WHEREAS the Appellant Claus Brodersen has appealed a decision of the Respondent Community of New Haven Riverdale, dated September 16, 2008;

AND WHEREAS the Commission heard the appeal at public hearings conducted in Charlottetown on April 2, 2009 after due public notice;

AND WHEREAS the Commission has issued its findings in this matter in accordance with the Reasons for Order issued with this Order;

NOW THEREFORE, pursuant to the Island Regulatory and Appeals Commission Act and the Planning Act;

IT IS ORDERED THAT

1.    The appeal is allowed.

2.  The Respondent's September 16, 2008 decision pertaining to the subject matter of this appeal is hereby quashed.

3.  The Commission hereby refers the matter back to the Community to amend its Zoning and Subdivision Control Bylaw to define the word "kennel" for the purposes of its Bylaw. 

DATED at Charlottetown, Prince Edward Island, this 22nd day of March, 2009.

BY THE COMMISSION:

Maurice Rodgerson, Chair

John Broderick, Commissioner

Gordon McCarville, Commissioner


NOTICE

Section 12 of the Island Regulatory and Appeals Commission Act reads as follows:

12. The Commission may, in its absolute discretion, review, rescind or vary any order or decision made by it or rehear any application before deciding it.

Parties to this proceeding seeking a review of the Commission's decision or order in this matter may do so by filing with the Commission, at the earliest date, a written Request for Review, which clearly states the reasons for the review and the nature of the relief sought.

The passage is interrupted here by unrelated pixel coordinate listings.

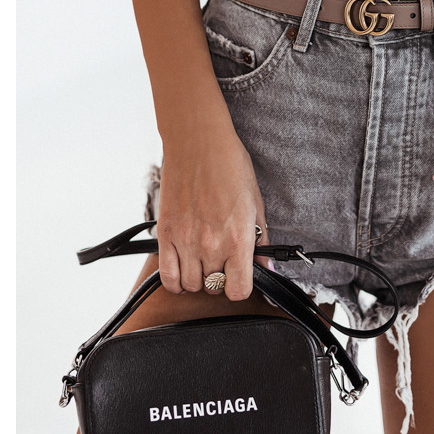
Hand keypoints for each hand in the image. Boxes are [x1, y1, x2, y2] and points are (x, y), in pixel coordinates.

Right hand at [152, 128, 267, 297]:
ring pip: (190, 285)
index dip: (241, 287)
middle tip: (222, 262)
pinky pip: (167, 276)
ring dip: (198, 279)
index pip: (238, 290)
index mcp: (237, 238)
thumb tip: (267, 268)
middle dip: (220, 279)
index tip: (240, 278)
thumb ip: (261, 242)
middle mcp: (210, 244)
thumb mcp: (257, 204)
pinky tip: (183, 269)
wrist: (199, 143)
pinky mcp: (166, 234)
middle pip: (214, 287)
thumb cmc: (230, 167)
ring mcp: (185, 241)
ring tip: (203, 262)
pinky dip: (175, 281)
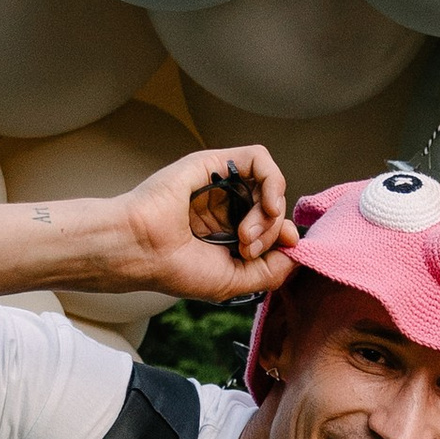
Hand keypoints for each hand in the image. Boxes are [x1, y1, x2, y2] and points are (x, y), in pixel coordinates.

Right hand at [111, 148, 300, 303]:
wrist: (141, 251)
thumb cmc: (175, 268)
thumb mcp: (237, 280)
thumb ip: (273, 269)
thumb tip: (298, 248)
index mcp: (228, 230)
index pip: (274, 226)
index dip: (283, 239)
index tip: (276, 254)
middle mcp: (227, 204)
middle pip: (274, 207)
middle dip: (270, 233)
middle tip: (246, 247)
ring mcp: (221, 182)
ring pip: (270, 185)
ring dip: (269, 215)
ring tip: (245, 235)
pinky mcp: (214, 163)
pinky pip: (260, 158)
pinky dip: (273, 182)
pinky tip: (268, 207)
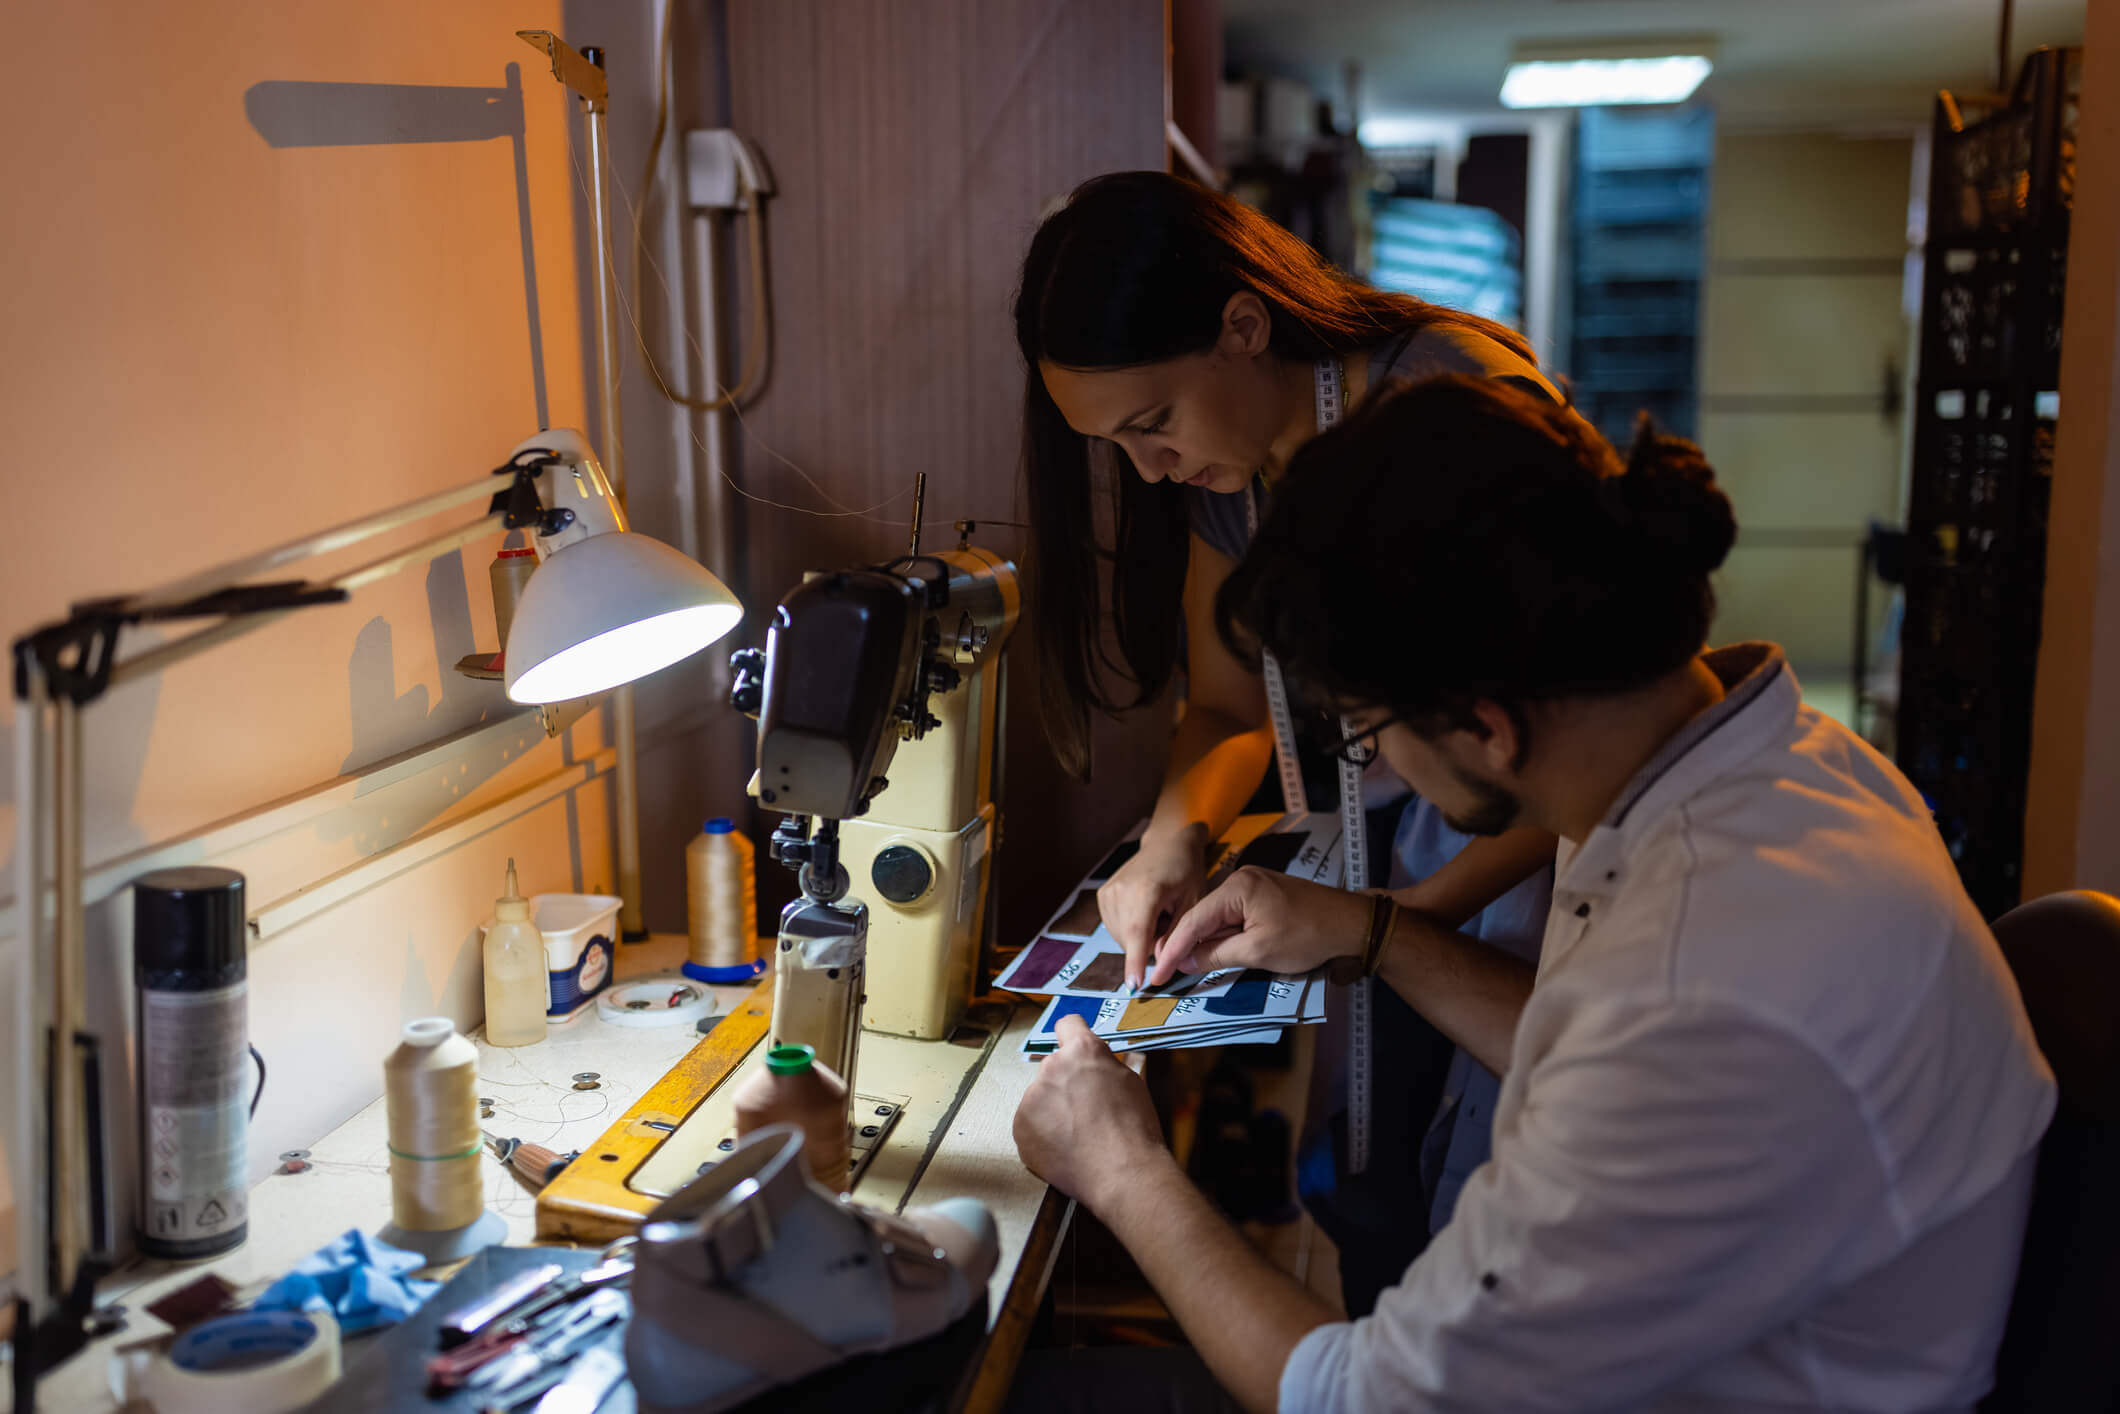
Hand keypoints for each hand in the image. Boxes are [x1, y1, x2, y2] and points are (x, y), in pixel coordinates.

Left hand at [1012, 1017, 1169, 1210]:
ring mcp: (1031, 1097)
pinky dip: (1044, 1134)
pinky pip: (1031, 1124)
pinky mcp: (1020, 1126)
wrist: (1121, 1172)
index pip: (1067, 1024)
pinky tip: (1066, 1148)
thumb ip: (1108, 1066)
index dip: (1073, 1035)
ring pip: (1041, 1097)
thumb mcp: (1132, 1083)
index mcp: (1082, 1051)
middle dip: (1066, 1083)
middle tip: (1087, 1109)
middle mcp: (1052, 1067)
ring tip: (1079, 1135)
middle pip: (1055, 1067)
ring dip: (1054, 1110)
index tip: (1074, 1047)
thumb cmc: (1134, 1129)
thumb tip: (1103, 1063)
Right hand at [1097, 825, 1209, 988]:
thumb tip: (1160, 964)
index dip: (1135, 961)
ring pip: (1121, 937)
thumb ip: (1176, 935)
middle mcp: (1120, 891)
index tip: (1134, 986)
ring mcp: (1108, 893)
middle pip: (1129, 940)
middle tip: (1169, 922)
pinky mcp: (1103, 896)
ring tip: (1158, 914)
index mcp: (1146, 890)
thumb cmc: (1186, 872)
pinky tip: (1145, 912)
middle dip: (1148, 946)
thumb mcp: (1193, 903)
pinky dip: (1131, 930)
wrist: (1168, 844)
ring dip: (1140, 938)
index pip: (1137, 933)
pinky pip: (1116, 928)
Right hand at [1150, 868, 1369, 987]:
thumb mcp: (1258, 952)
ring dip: (1203, 943)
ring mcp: (1252, 886)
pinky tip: (1212, 953)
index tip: (1156, 974)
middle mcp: (1240, 880)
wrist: (1352, 923)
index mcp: (1236, 887)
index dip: (1171, 950)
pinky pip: (1232, 918)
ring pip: (1216, 919)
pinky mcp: (1263, 896)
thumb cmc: (1307, 936)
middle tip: (1162, 973)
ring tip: (1182, 967)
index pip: (1192, 921)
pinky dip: (1222, 937)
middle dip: (1183, 946)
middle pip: (1201, 917)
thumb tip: (1184, 961)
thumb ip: (1216, 955)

Sections 13.(1) and 13(2) of the Act provide as follows:

13.(1) An appeal lies from a decision or order of the Commission to the Court of Appeal upon a question of law or jurisdiction.

(2) The appeal shall be made by filing a notice of appeal in the Court of Appeal within twenty days after the decision or order appealed from and the Civil Procedure Rules respecting appeals apply with the necessary changes.